■ EXERCISE
If an entry holds a picture, drop the picture and restate the rest word for word.

(Change listing data)
+--

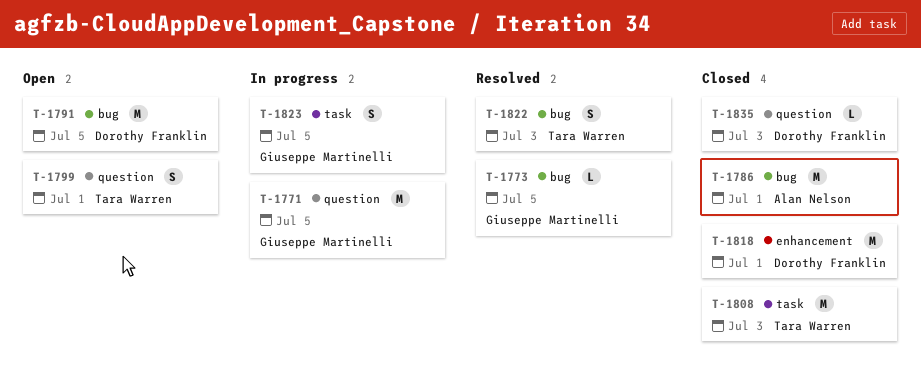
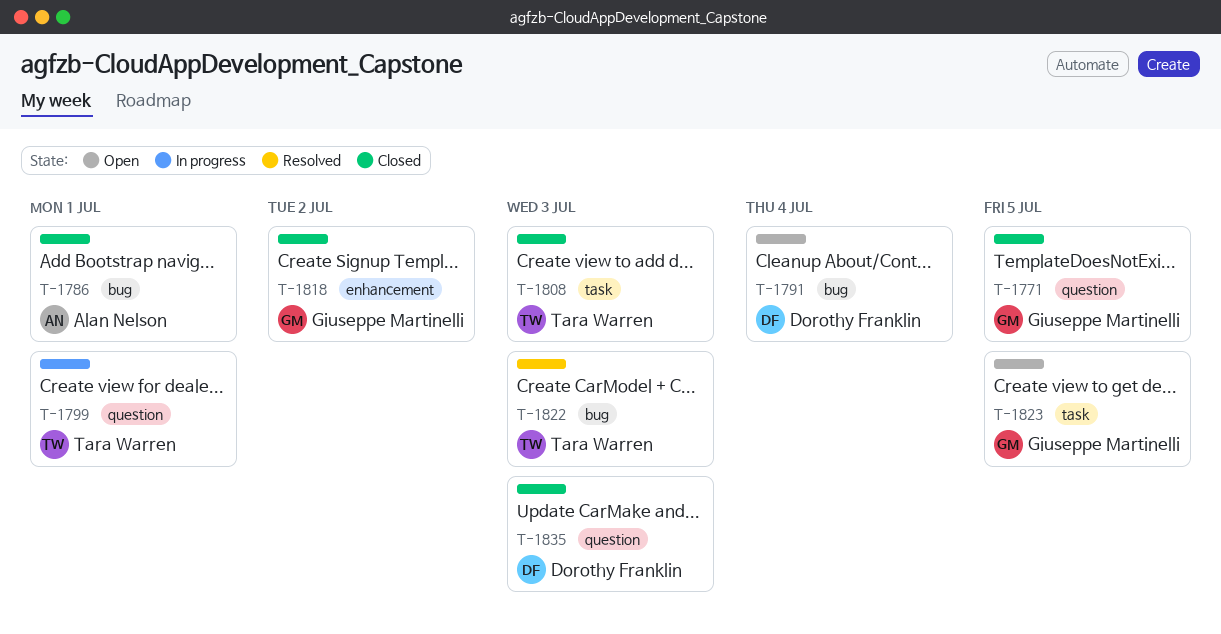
T-1771, status: In progress -> Closed
T-1773: present -> none
T-1791, due: Jul 5 -> Jul 4
T-1799, status: Open -> In progress
T-1818, owner: Dorothy Franklin -> Giuseppe Martinelli
T-1818, due: Jul 1 -> Jul 2
T-1823, status: In progress -> Open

+--

■ THE ANSWER
T-1771, status: In progress -> Closed
T-1773: present -> none
T-1791, due: Jul 5 -> Jul 4
T-1799, status: Open -> In progress
T-1818, owner: Dorothy Franklin -> Giuseppe Martinelli
T-1818, due: Jul 1 -> Jul 2
T-1823, status: In progress -> Open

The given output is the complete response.